Friday, January 25, 2008

The Savage Garden

Does a book that’s been recommended to you ever make you change your mind about someone? Polly, who you will have possibly read about and will be sure to read more about in the future, told me that I simply must read this book, she had really enjoyed it and was raving about it. I always respond well to passionate ravings about a book as it is something that I quite often do myself, and anyone who is passionate about a book and tells me I must read it normally gets my vote and read of said novel. Polly’s been right about many a book and indeed has bought me many a book, however having bought The Savage Garden by Mark Mills and having heard so much from Polly about how fabulous it was it had high expectations to meet. Let me also add that Polly is very well read and we generally like similar books. It has also been a Richard & Judy Summer Read, sadly I am someone who currently thinks that Amanda Ross’s choices of books are generally good ones too, another person who’s job I would kill for.

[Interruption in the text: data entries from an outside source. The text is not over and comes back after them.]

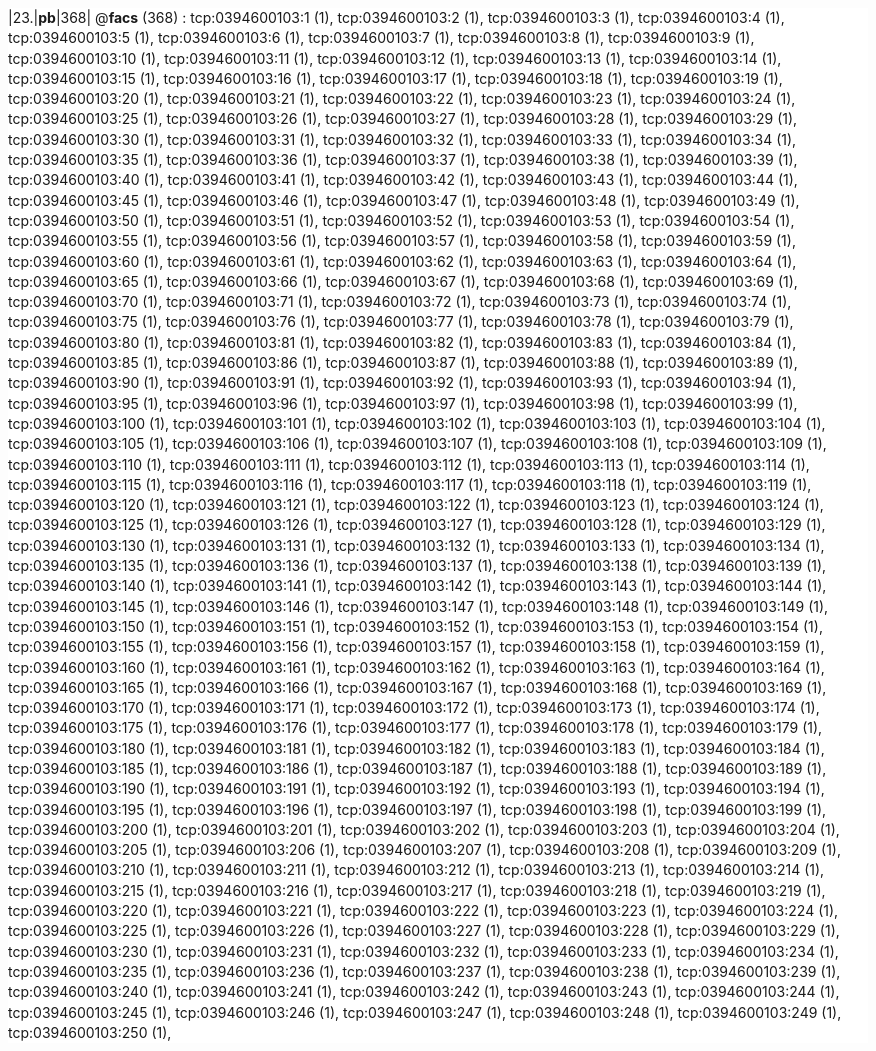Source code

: |23.|__pb__|368| @__facs__ (368) : tcp:0394600103:1 (1), tcp:0394600103:2 (1), tcp:0394600103:3 (1), tcp:0394600103:4 (1), tcp:0394600103:5 (1), tcp:0394600103:6 (1), tcp:0394600103:7 (1), tcp:0394600103:8 (1), tcp:0394600103:9 (1), tcp:0394600103:10 (1), tcp:0394600103:11 (1), tcp:0394600103:12 (1), tcp:0394600103:13 (1), tcp:0394600103:14 (1), tcp:0394600103:15 (1), tcp:0394600103:16 (1), tcp:0394600103:17 (1), tcp:0394600103:18 (1), tcp:0394600103:19 (1), tcp:0394600103:20 (1), tcp:0394600103:21 (1), tcp:0394600103:22 (1), tcp:0394600103:23 (1), tcp:0394600103:24 (1), tcp:0394600103:25 (1), tcp:0394600103:26 (1), tcp:0394600103:27 (1), tcp:0394600103:28 (1), tcp:0394600103:29 (1), tcp:0394600103:30 (1), tcp:0394600103:31 (1), tcp:0394600103:32 (1), tcp:0394600103:33 (1), tcp:0394600103:34 (1), tcp:0394600103:35 (1), tcp:0394600103:36 (1), tcp:0394600103:37 (1), tcp:0394600103:38 (1), tcp:0394600103:39 (1), tcp:0394600103:40 (1), tcp:0394600103:41 (1), tcp:0394600103:42 (1), tcp:0394600103:43 (1), tcp:0394600103:44 (1), tcp:0394600103:45 (1), tcp:0394600103:46 (1), tcp:0394600103:47 (1), tcp:0394600103:48 (1), tcp:0394600103:49 (1), tcp:0394600103:50 (1), tcp:0394600103:51 (1), tcp:0394600103:52 (1), tcp:0394600103:53 (1), tcp:0394600103:54 (1), tcp:0394600103:55 (1), tcp:0394600103:56 (1), tcp:0394600103:57 (1), tcp:0394600103:58 (1), tcp:0394600103:59 (1), tcp:0394600103:60 (1), tcp:0394600103:61 (1), tcp:0394600103:62 (1), tcp:0394600103:63 (1), tcp:0394600103:64 (1), tcp:0394600103:65 (1), tcp:0394600103:66 (1), tcp:0394600103:67 (1), tcp:0394600103:68 (1), tcp:0394600103:69 (1), tcp:0394600103:70 (1), tcp:0394600103:71 (1), tcp:0394600103:72 (1), tcp:0394600103:73 (1), tcp:0394600103:74 (1), tcp:0394600103:75 (1), tcp:0394600103:76 (1), tcp:0394600103:77 (1), tcp:0394600103:78 (1), tcp:0394600103:79 (1), tcp:0394600103:80 (1), tcp:0394600103:81 (1), tcp:0394600103:82 (1), tcp:0394600103:83 (1), tcp:0394600103:84 (1), tcp:0394600103:85 (1), tcp:0394600103:86 (1), tcp:0394600103:87 (1), tcp:0394600103:88 (1), tcp:0394600103:89 (1), tcp:0394600103:90 (1), tcp:0394600103:91 (1), tcp:0394600103:92 (1), tcp:0394600103:93 (1), tcp:0394600103:94 (1), tcp:0394600103:95 (1), tcp:0394600103:96 (1), tcp:0394600103:97 (1), tcp:0394600103:98 (1), tcp:0394600103:99 (1), tcp:0394600103:100 (1), tcp:0394600103:101 (1), tcp:0394600103:102 (1), tcp:0394600103:103 (1), tcp:0394600103:104 (1), tcp:0394600103:105 (1), tcp:0394600103:106 (1), tcp:0394600103:107 (1), tcp:0394600103:108 (1), tcp:0394600103:109 (1), tcp:0394600103:110 (1), tcp:0394600103:111 (1), tcp:0394600103:112 (1), tcp:0394600103:113 (1), tcp:0394600103:114 (1), tcp:0394600103:115 (1), tcp:0394600103:116 (1), tcp:0394600103:117 (1), tcp:0394600103:118 (1), tcp:0394600103:119 (1), tcp:0394600103:120 (1), tcp:0394600103:121 (1), tcp:0394600103:122 (1), tcp:0394600103:123 (1), tcp:0394600103:124 (1), tcp:0394600103:125 (1), tcp:0394600103:126 (1), tcp:0394600103:127 (1), tcp:0394600103:128 (1), tcp:0394600103:129 (1), tcp:0394600103:130 (1), tcp:0394600103:131 (1), tcp:0394600103:132 (1), tcp:0394600103:133 (1), tcp:0394600103:134 (1), tcp:0394600103:135 (1), tcp:0394600103:136 (1), tcp:0394600103:137 (1), tcp:0394600103:138 (1), tcp:0394600103:139 (1), tcp:0394600103:140 (1), tcp:0394600103:141 (1), tcp:0394600103:142 (1), tcp:0394600103:143 (1), tcp:0394600103:144 (1), tcp:0394600103:145 (1), tcp:0394600103:146 (1), tcp:0394600103:147 (1), tcp:0394600103:148 (1), tcp:0394600103:149 (1), tcp:0394600103:150 (1), tcp:0394600103:151 (1), tcp:0394600103:152 (1), tcp:0394600103:153 (1), tcp:0394600103:154 (1), tcp:0394600103:155 (1), tcp:0394600103:156 (1), tcp:0394600103:157 (1), tcp:0394600103:158 (1), tcp:0394600103:159 (1), tcp:0394600103:160 (1), tcp:0394600103:161 (1), tcp:0394600103:162 (1), tcp:0394600103:163 (1), tcp:0394600103:164 (1), tcp:0394600103:165 (1), tcp:0394600103:166 (1), tcp:0394600103:167 (1), tcp:0394600103:168 (1), tcp:0394600103:169 (1), tcp:0394600103:170 (1), tcp:0394600103:171 (1), tcp:0394600103:172 (1), tcp:0394600103:173 (1), tcp:0394600103:174 (1), tcp:0394600103:175 (1), tcp:0394600103:176 (1), tcp:0394600103:177 (1), tcp:0394600103:178 (1), tcp:0394600103:179 (1), tcp:0394600103:180 (1), tcp:0394600103:181 (1), tcp:0394600103:182 (1), tcp:0394600103:183 (1), tcp:0394600103:184 (1), tcp:0394600103:185 (1), tcp:0394600103:186 (1), tcp:0394600103:187 (1), tcp:0394600103:188 (1), tcp:0394600103:189 (1), tcp:0394600103:190 (1), tcp:0394600103:191 (1), tcp:0394600103:192 (1), tcp:0394600103:193 (1), tcp:0394600103:194 (1), tcp:0394600103:195 (1), tcp:0394600103:196 (1), tcp:0394600103:197 (1), tcp:0394600103:198 (1), tcp:0394600103:199 (1), tcp:0394600103:200 (1), tcp:0394600103:201 (1), tcp:0394600103:202 (1), tcp:0394600103:203 (1), tcp:0394600103:204 (1), tcp:0394600103:205 (1), tcp:0394600103:206 (1), tcp:0394600103:207 (1), tcp:0394600103:208 (1), tcp:0394600103:209 (1), tcp:0394600103:210 (1), tcp:0394600103:211 (1), tcp:0394600103:212 (1), tcp:0394600103:213 (1), tcp:0394600103:214 (1), tcp:0394600103:215 (1), tcp:0394600103:216 (1), tcp:0394600103:217 (1), tcp:0394600103:218 (1), tcp:0394600103:219 (1), tcp:0394600103:220 (1), tcp:0394600103:221 (1), tcp:0394600103:222 (1), tcp:0394600103:223 (1), tcp:0394600103:224 (1), tcp:0394600103:225 (1), tcp:0394600103:226 (1), tcp:0394600103:227 (1), tcp:0394600103:228 (1), tcp:0394600103:229 (1), tcp:0394600103:230 (1), tcp:0394600103:231 (1), tcp:0394600103:232 (1), tcp:0394600103:233 (1), tcp:0394600103:234 (1), tcp:0394600103:235 (1), tcp:0394600103:236 (1), tcp:0394600103:237 (1), tcp:0394600103:238 (1), tcp:0394600103:239 (1), tcp:0394600103:240 (1), tcp:0394600103:241 (1), tcp:0394600103:242 (1), tcp:0394600103:243 (1), tcp:0394600103:244 (1), tcp:0394600103:245 (1), tcp:0394600103:246 (1), tcp:0394600103:247 (1), tcp:0394600103:248 (1), tcp:0394600103:249 (1), tcp:0394600103:250 (1),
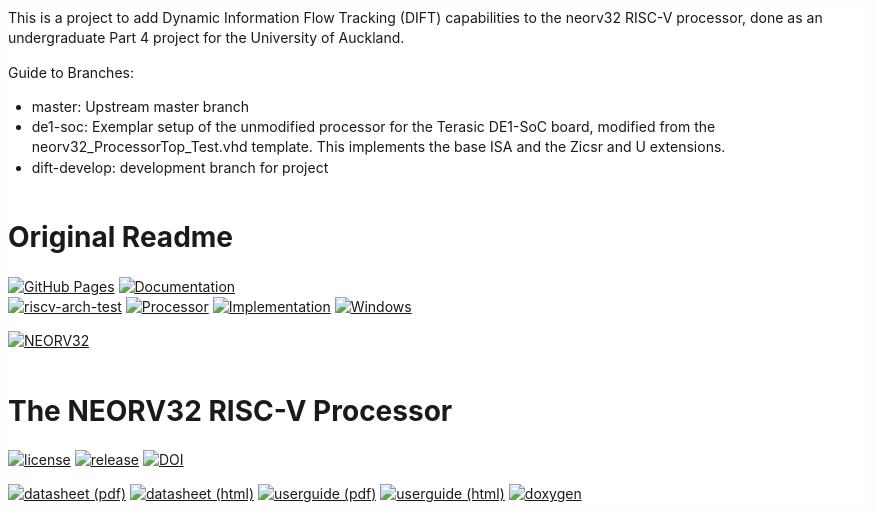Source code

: This is a project to add Dynamic Information Flow Tracking (DIFT) capabilities to the neorv32 RISC-V processor, done as an undergraduate Part 4 project for the University of Auckland.

Guide to Branches:
* master: Upstream master branch
* de1-soc: Exemplar setup of the unmodified processor for the Terasic DE1-SoC board, modified from the neorv32_ProcessorTop_Test.vhd template. This implements the base ISA and the Zicsr and U extensions.
* dift-develop: development branch for project

# Original Readme
[![GitHub Pages](https://img.shields.io/website.svg?label=stnolting.github.io%2Fneorv32&longCache=true&style=flat-square&url=http%3A%2F%2Fstnolting.github.io%2Fneorv32%2Findex.html&logo=GitHub)](https://stnolting.github.io/neorv32)
[![Documentation](https://img.shields.io/github/workflow/status/stnolting/neorv32/Documentation/master?longCache=true&style=flat-square&label=Documentation&logo=Github%20Actions&logoColor=fff)](https://github.com/stnolting/neorv32/actions?query=workflow%3ADocumentation)
\
[![riscv-arch-test](https://img.shields.io/github/workflow/status/stnolting/neorv32/riscv-arch-test/master?longCache=true&style=flat-square&label=riscv-arch-test&logo=Github%20Actions&logoColor=fff)](https://github.com/stnolting/neorv32/actions?query=workflow%3Ariscv-arch-test)
[![Processor](https://img.shields.io/github/workflow/status/stnolting/neorv32/Processor/master?longCache=true&style=flat-square&label=Processor&logo=Github%20Actions&logoColor=fff)](https://github.com/stnolting/neorv32/actions?query=workflow%3AProcessor)
[![Implementation](https://img.shields.io/github/workflow/status/stnolting/neorv32/Implementation/master?longCache=true&style=flat-square&label=Implementation&logo=Github%20Actions&logoColor=fff)](https://github.com/stnolting/neorv32/actions?query=workflow%3AImplementation)
[![Windows](https://img.shields.io/github/workflow/status/stnolting/neorv32/Windows/master?longCache=true&style=flat-square&label=Windows&logo=Github%20Actions&logoColor=fff)](https://github.com/stnolting/neorv32/actions?query=workflow%3AWindows)

[![NEORV32](https://raw.githubusercontent.com/stnolting/neorv32/master/docs/figures/neorv32_logo_dark.png)](https://github.com/stnolting/neorv32)

# The NEORV32 RISC-V Processor

[![license](https://img.shields.io/github/license/stnolting/neorv32?longCache=true&style=flat-square)](https://github.com/stnolting/neorv32/blob/master/LICENSE)
[![release](https://img.shields.io/github/v/release/stnolting/neorv32?longCache=true&style=flat-square&logo=GitHub)](https://github.com/stnolting/neorv32/releases)
[![DOI](https://zenodo.org/badge/DOI/10.5281/zenodo.5121427.svg)](https://doi.org/10.5281/zenodo.5121427)

[![datasheet (pdf)](https://img.shields.io/badge/data%20sheet-PDF-ffbd00?longCache=true&style=flat-square&logo=asciidoctor)](https://github.com/stnolting/neorv32/releases/tag/nightly)
[![datasheet (html)](https://img.shields.io/badge/-HTML-ffbd00?longCache=true&style=flat-square)](https://stnolting.github.io/neorv32)
[![userguide (pdf)](https://img.shields.io/badge/user%20guide-PDF-ffbd00?longCache=true&style=flat-square&logo=asciidoctor)](https://github.com/stnolting/neorv32/releases/tag/nightly)
[![userguide (html)](https://img.shields.io/badge/-HTML-ffbd00?longCache=true&style=flat-square)](https://stnolting.github.io/neorv32/ug)
[![doxygen](https://img.shields.io/badge/doxygen-HTML-ffbd00?longCache=true&style=flat-square&logo=Doxygen)](https://stnolting.github.io/neorv32/sw/files.html)
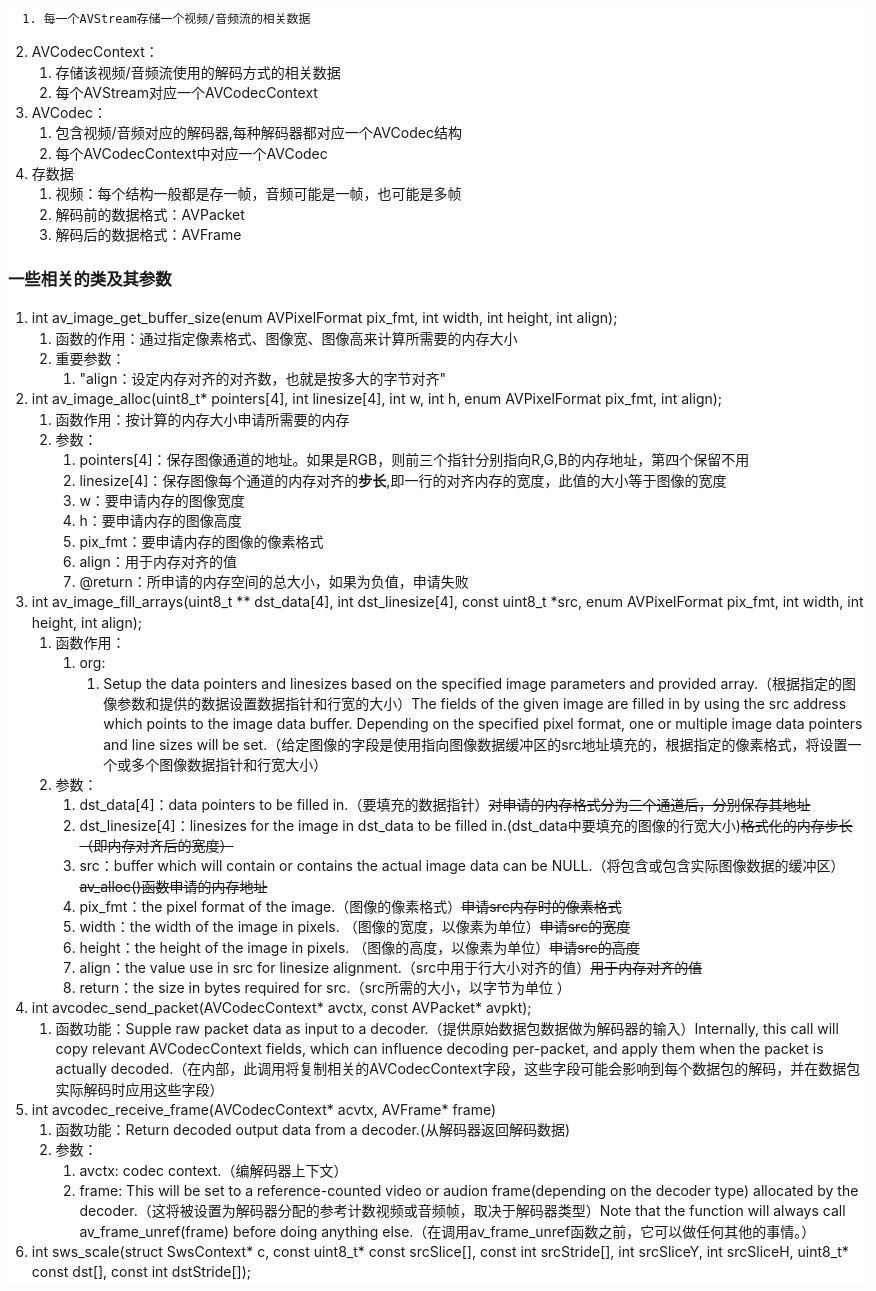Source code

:       1. 每一个AVStream存储一个视频/音频流的相关数据
   2. AVCodecContext：
      1. 存储该视频/音频流使用的解码方式的相关数据
      2. 每个AVStream对应一个AVCodecContext
   3. AVCodec：
      1. 包含视频/音频对应的解码器,每种解码器都对应一个AVCodec结构
      2. 每个AVCodecContext中对应一个AVCodec
4. 存数据
   1. 视频：每个结构一般都是存一帧，音频可能是一帧，也可能是多帧
   2. 解码前的数据格式：AVPacket
   3. 解码后的数据格式：AVFrame

### 一些相关的类及其参数
1. int av_image_get_buffer_size(enum AVPixelFormat pix_fmt, int width, int height, int align);
   1. 函数的作用：通过指定像素格式、图像宽、图像高来计算所需要的内存大小
   2. 重要参数：
      1. "align：设定内存对齐的对齐数，也就是按多大的字节对齐"
2. int av_image_alloc(uint8_t* pointers[4], int linesize[4], int w, int h, enum AVPixelFormat pix_fmt, int align);
   1. 函数作用：按计算的内存大小申请所需要的内存
   2. 参数：
      1. pointers[4]：保存图像通道的地址。如果是RGB，则前三个指针分别指向R,G,B的内存地址，第四个保留不用
      2. linesize[4]：保存图像每个通道的内存对齐的**步长**,即一行的对齐内存的宽度，此值的大小等于图像的宽度
      3. w：要申请内存的图像宽度
      4. h：要申请内存的图像高度
      5. pix_fmt：要申请内存的图像的像素格式
      6. align：用于内存对齐的值
      7. @return：所申请的内存空间的总大小，如果为负值，申请失败
3. int av_image_fill_arrays(uint8_t ** dst_data[4], int dst_linesize[4], const uint8_t *src, enum AVPixelFormat pix_fmt, int width, int height, int align);
   1. 函数作用：
      1. org: 
         1. Setup the data pointers and linesizes based on the specified image parameters and provided array.（根据指定的图像参数和提供的数据设置数据指针和行宽的大小）The fields of the given image are filled in by using the src address which points to the image data buffer. Depending on the specified pixel format, one or multiple image data pointers and line sizes will be set.（给定图像的字段是使用指向图像数据缓冲区的src地址填充的，根据指定的像素格式，将设置一个或多个图像数据指针和行宽大小）
   2. 参数：
      1. dst_data[4]：data pointers to be filled in.（要填充的数据指针）~~对申请的内存格式分为三个通道后，分别保存其地址~~
      2. dst_linesize[4]：linesizes for the image in dst_data to be filled in.(dst_data中要填充的图像的行宽大小)~~格式化的内存步长（即内存对齐后的宽度）~~
      1. src：buffer which will contain or contains the actual image data can be NULL.（将包含或包含实际图像数据的缓冲区）~~av_alloc()函数申请的内存地址~~
      2. pix_fmt：the pixel format of the image.（图像的像素格式）~~申请src内存时的像素格式~~
      3. width：the width of the image in pixels. （图像的宽度，以像素为单位）~~申请src的宽度~~
      4. height：the height of the image in pixels. （图像的高度，以像素为单位）~~申请src的高度~~
      5. align：the value use in src for linesize alignment.（src中用于行大小对齐的值）~~用于内存对齐的值~~
      6. return：the size in bytes required for src.（src所需的大小，以字节为单位 ）
4. int avcodec_send_packet(AVCodecContext* avctx, const AVPacket* avpkt);
   1. 函数功能：Supple raw packet data as input to a decoder.（提供原始数据包数据做为解码器的输入）Internally, this call will copy relevant AVCodecContext fields, which can influence decoding per-packet, and apply them when the packet is actually decoded.（在内部，此调用将复制相关的AVCodecContext字段，这些字段可能会影响到每个数据包的解码，并在数据包实际解码时应用这些字段）
5. int avcodec_receive_frame(AVCodecContext* acvtx, AVFrame* frame)
   1. 函数功能：Return decoded output data from a decoder.(从解码器返回解码数据)
   2. 参数：
      1. avctx: codec context.（编解码器上下文）
      2. frame: This will be set to a reference-counted video or audion frame(depending on the decoder type) allocated by the decoder.（这将被设置为解码器分配的参考计数视频或音频帧，取决于解码器类型）Note that the function will always call av_frame_unref(frame) before doing anything else.（在调用av_frame_unref函数之前，它可以做任何其他的事情。）
6. int sws_scale(struct SwsContext* c, const uint8_t* const srcSlice[], const int srcStride[], int srcSliceY, int srcSliceH, uint8_t* const dst[], const int dstStride[]);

Anyway only thirty pages in I was thinking ‘am I reading the same book?’…I was. Set in post war Tuscany behind a grand villa lies and enchanting and mystical garden. A garden that in fact holds secrets, dark secrets with clues all around that someone needs to decipher. That person turns out to be Adam Strickland, a young scholar who visits the town and falls in love with the garden, its house and its family the Docci’s. The family themselves seem to have their own dark secrets and skeletons, could the garden and the house hold mysteries of murder, love and betrayal. Well I am not going to give that away, all I will say is by page 100 I couldn’t care less but felt obligated to finish the novel as I had promised Polly.

Mills is an author whom, for me personally, over describes everything. He doesn’t just describe the house exterior, he describes every window, every column almost every ivy leaf that grows up the side. Boring. As a reader yes I want hints as to what things look like, what characters sound like etc, I don’t need to be told intricate details that delay the story but also force my brain to depict things to the nth degree, this is an author who seriously wants control of what his reader is taking in and all power to him, it just doesn’t work for me. I have heard some of my favourite authors say ‘once a book is written it’s the readers, they imagine the characters, their voices and actions, its no longer mine though I have the story and characters in my head, that’s the point though you write something people respond to and take into their own brains and hopefully hearts’ well something along those lines anyways.

I have to say I will not be recommending this to anyone. In fact I dont think I will be reading another Mark Mills, I could eat my own words, it would have to take something seriously amazing for me to change my mind after reading this. Has it changed my opinion of Polly? No, as if, not after 22 years of friendship, I may be more wary of her choices from now on after all she recommended London Fields, my most hated book of all time, but she has also recommended me some gems. I’ll make sure I blog her next recommendation.